Requires a config.yaml file to be created in the settings folder with your credentials (to be replaced by AWS Secret Manager in the future).
Example:
twitter:
app_name: 'tiwtter_amm_name'
consumer_key: 'consumer_key'
consumer_secret: 'consumer_secret'
access_token: 'access_token'
access_secret: 'access_secret'
aws:
account_name: 'aws_account_name'
aws_access_key: 'aws_access_key'
aws_secret_access_key: 'aws_secret_access_key'
stream_name: 'kinesis_stream_name'
default_region: 'aws_default_region'
Once the credentials file is created simply run the send_to_kinsis file to enable your stream producer:
python send_to_kinesis.py
There's also an experimental tweet_daemon.py script to run the producer as a daemon on EC2 (or another cloud compute resource) which still requires the PID file/directory to be properly configured.

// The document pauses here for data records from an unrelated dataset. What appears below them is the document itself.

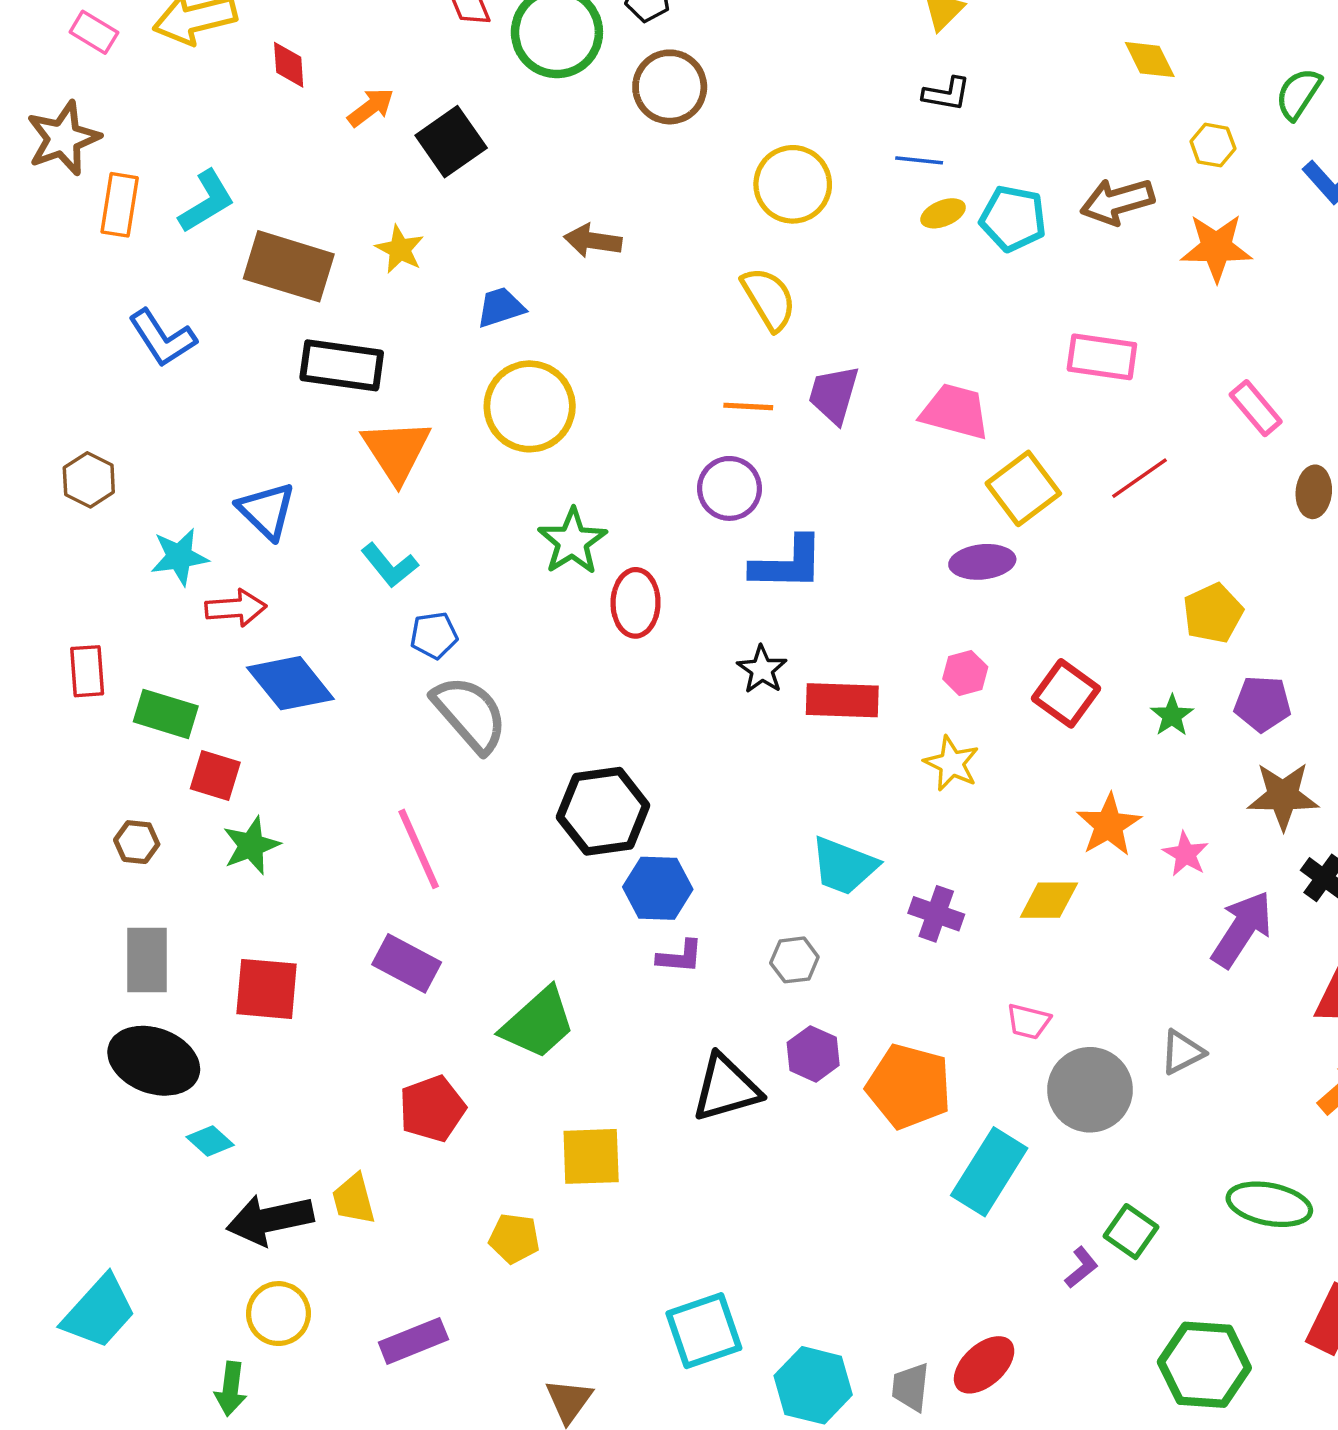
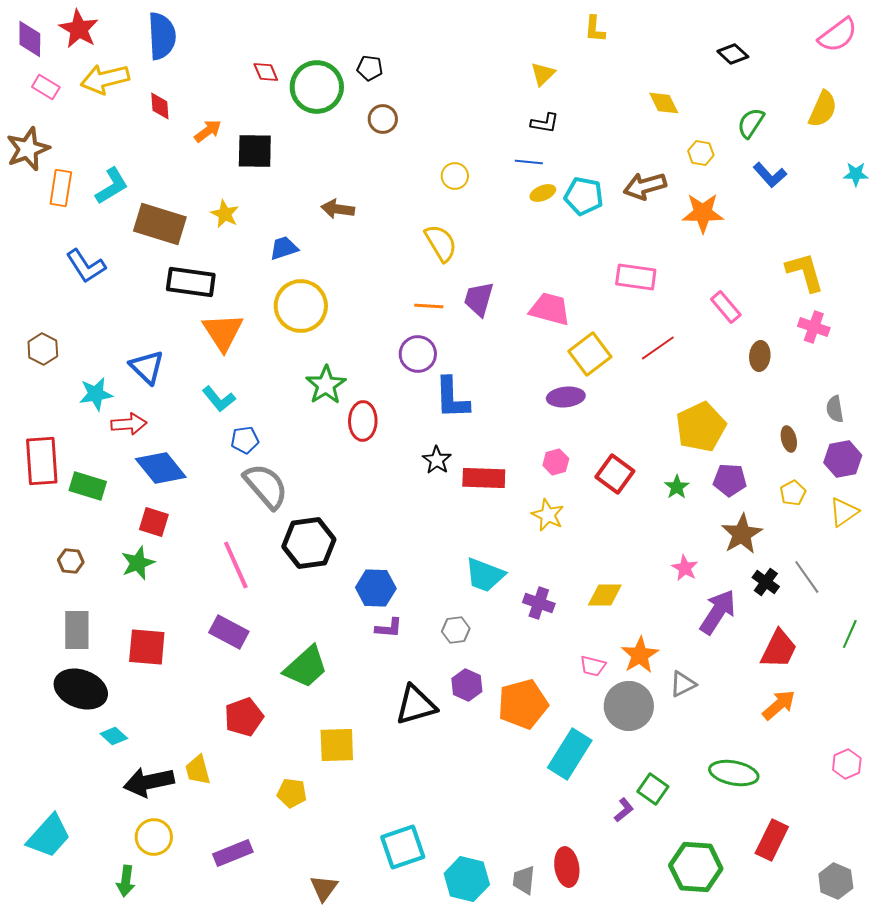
brown circle: (670, 87) -> (383, 119), size x0.7
black square: (451, 142) -> (255, 151), turned 36
yellow circle: (793, 184) -> (455, 176), size x0.6
blue L-shape: (788, 564) -> (452, 398), turned 87
yellow pentagon: (1213, 613) -> (701, 427), size x1.4
red rectangle: (87, 671) -> (42, 461), size x1.6
red square: (215, 775) -> (154, 522), moved
brown star: (1283, 796) -> (742, 534), turned -30
black hexagon: (603, 811) -> (309, 543), moved
orange star: (1109, 825) -> (640, 655), moved
orange pentagon: (909, 1086) -> (523, 704), turned -30
red ellipse: (984, 1365) -> (567, 867), turned -57

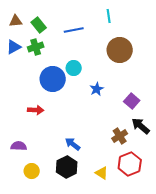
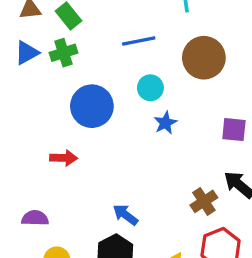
blue line: (74, 30) -> (139, 41), moved
cyan circle: (74, 68) -> (150, 88), moved
purple square: (132, 101) -> (234, 130), moved, turned -35

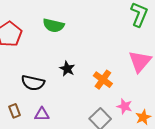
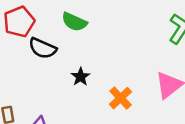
black semicircle: (33, 83) -> (43, 48), moved

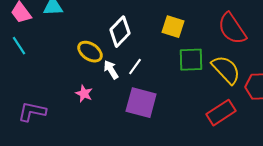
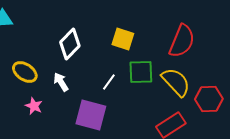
red semicircle: (232, 29) -> (182, 41), turned -124
yellow ellipse: (90, 52) -> (25, 72), moved
white line: (135, 67) -> (109, 82), moved

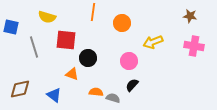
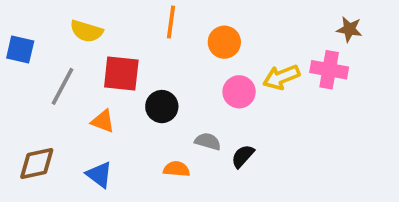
pink cross: (194, 46) -> (329, 70), moved
gray line: (34, 47) -> (63, 86), turned 45
pink circle: (129, 61) -> (239, 92), moved
orange triangle: (72, 74) -> (103, 121), moved
gray semicircle: (113, 98) -> (208, 141), moved

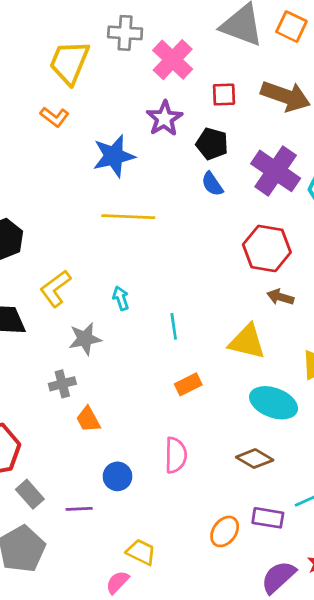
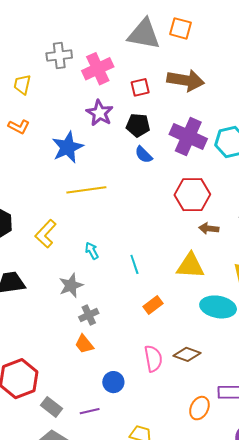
pink cross: (173, 60) -> (98, 69), turned 32
yellow trapezoid: (69, 62) -> (22, 85), size x0.6
yellow L-shape: (55, 288) -> (46, 234), moved
gray cross: (62, 384) -> (89, 315), moved
brown diamond: (255, 459) -> (187, 354), moved

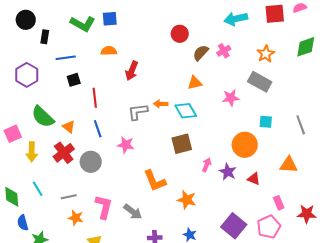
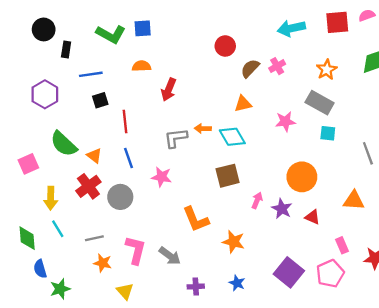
cyan square: (266, 122) -> (328, 133), moved
yellow arrow: (32, 152) -> (51, 198), moved

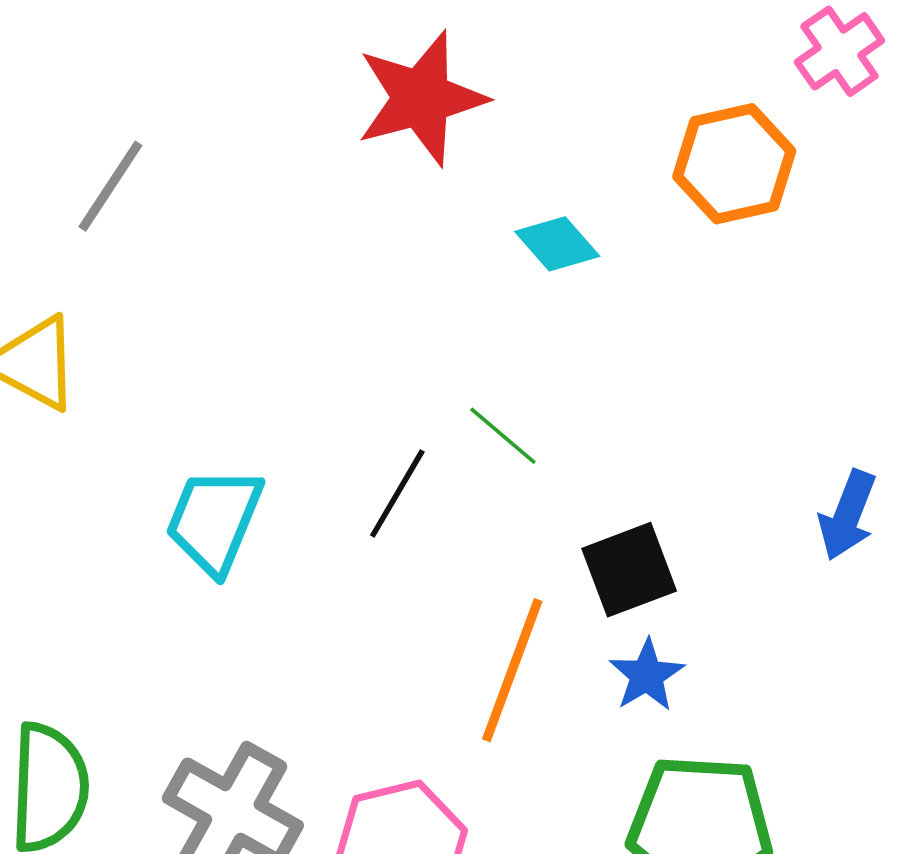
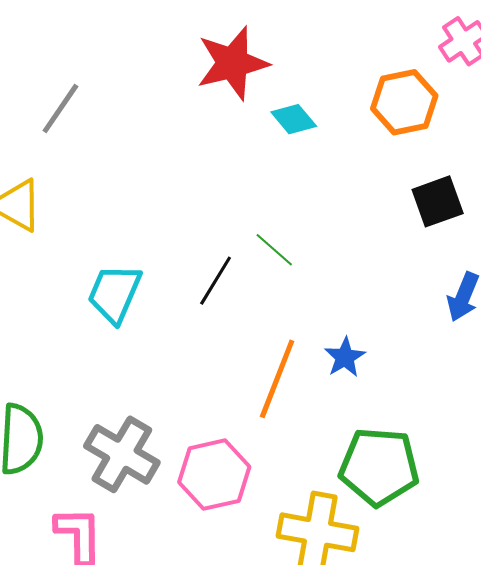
cyan diamond: (557, 244) -> (294, 119), moved
black square: (629, 570) -> (438, 201), moved
blue star: (647, 675) -> (345, 357), moved

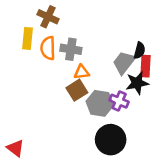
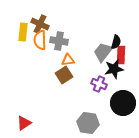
brown cross: (48, 17) -> (40, 24), moved
gray hexagon: (100, 103) -> (88, 123), moved
black circle: (111, 140) -> (123, 103), moved
red triangle: (15, 148) -> (24, 123), moved, turned 49

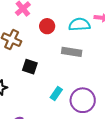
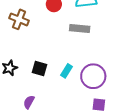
black square: (30, 67) -> (40, 69), moved

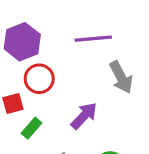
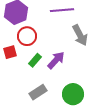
green rectangle: (31, 128) -> (35, 60), moved

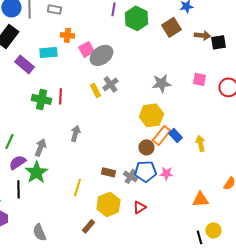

When running the producer will create a log directory in the same folder containing all of the retreived tweet logs.
You can use Kinesis to handle the tweets however you like, but the example using snowpipes below uses Firehose to dump files into an S3 bucket which will then be ingested directly into Snowflake as a varient data type using a Snowpipe for further processing.
To setup a snowpipe for data ingestion into Snowflake see the Snowpipe readme.